What to work on -
Each line below must be reproduced exactly, though the pictures are to be dropped.

··· Extracted material

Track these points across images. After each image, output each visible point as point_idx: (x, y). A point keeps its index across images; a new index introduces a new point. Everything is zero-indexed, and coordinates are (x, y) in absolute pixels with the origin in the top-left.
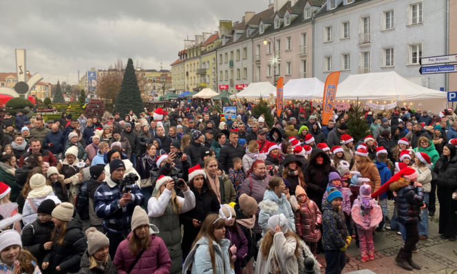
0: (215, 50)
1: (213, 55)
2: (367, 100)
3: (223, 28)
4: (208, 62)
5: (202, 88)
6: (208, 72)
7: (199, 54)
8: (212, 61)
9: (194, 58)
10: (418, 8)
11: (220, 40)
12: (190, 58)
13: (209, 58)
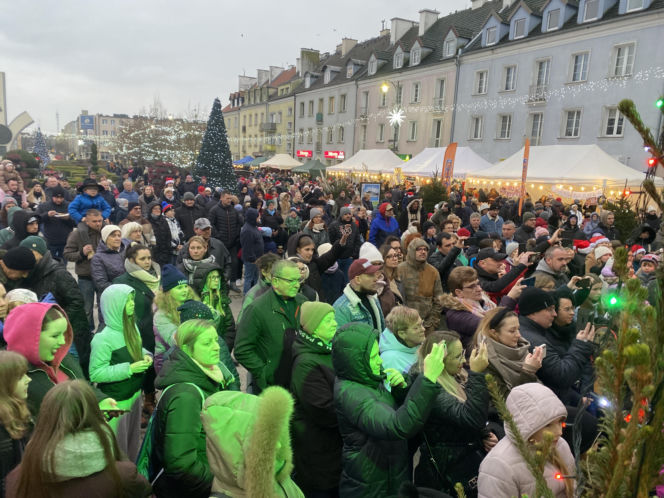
0: (293, 94)
1: (290, 102)
2: (555, 184)
3: (306, 61)
4: (280, 113)
5: (272, 153)
6: (279, 129)
7: (265, 99)
8: (285, 112)
9: (256, 105)
10: (627, 51)
11: (300, 80)
12: (250, 106)
13: (283, 106)
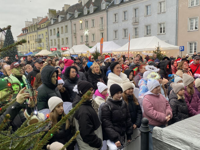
0: (47, 27)
1: (46, 30)
2: (143, 51)
3: (51, 14)
4: (43, 35)
5: (40, 50)
6: (43, 40)
7: (36, 30)
8: (45, 34)
9: (33, 32)
10: (163, 4)
11: (49, 21)
12: (30, 33)
13: (43, 32)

······

Written response -
Track these points across images. After each image, output each visible point as point_idx: (x, y). A point keeps its index across images; a new index introduces a new point. Everything is zero-indexed, and coordinates are (x, y) in absolute pixels with the origin in the top-left.
0: (215, 50)
1: (213, 55)
2: (367, 100)
3: (223, 28)
4: (208, 62)
5: (202, 88)
6: (208, 72)
7: (199, 54)
8: (212, 61)
9: (194, 58)
10: (418, 8)
11: (220, 40)
12: (190, 58)
13: (209, 58)
0: (293, 94)
1: (290, 102)
2: (555, 184)
3: (306, 61)
4: (280, 113)
5: (272, 153)
6: (279, 129)
7: (265, 99)
8: (285, 112)
9: (256, 105)
10: (627, 51)
11: (300, 80)
12: (250, 106)
13: (283, 106)
0: (47, 27)
1: (46, 30)
2: (143, 51)
3: (51, 14)
4: (43, 35)
5: (40, 50)
6: (43, 40)
7: (36, 30)
8: (45, 34)
9: (33, 32)
10: (163, 4)
11: (49, 21)
12: (30, 33)
13: (43, 32)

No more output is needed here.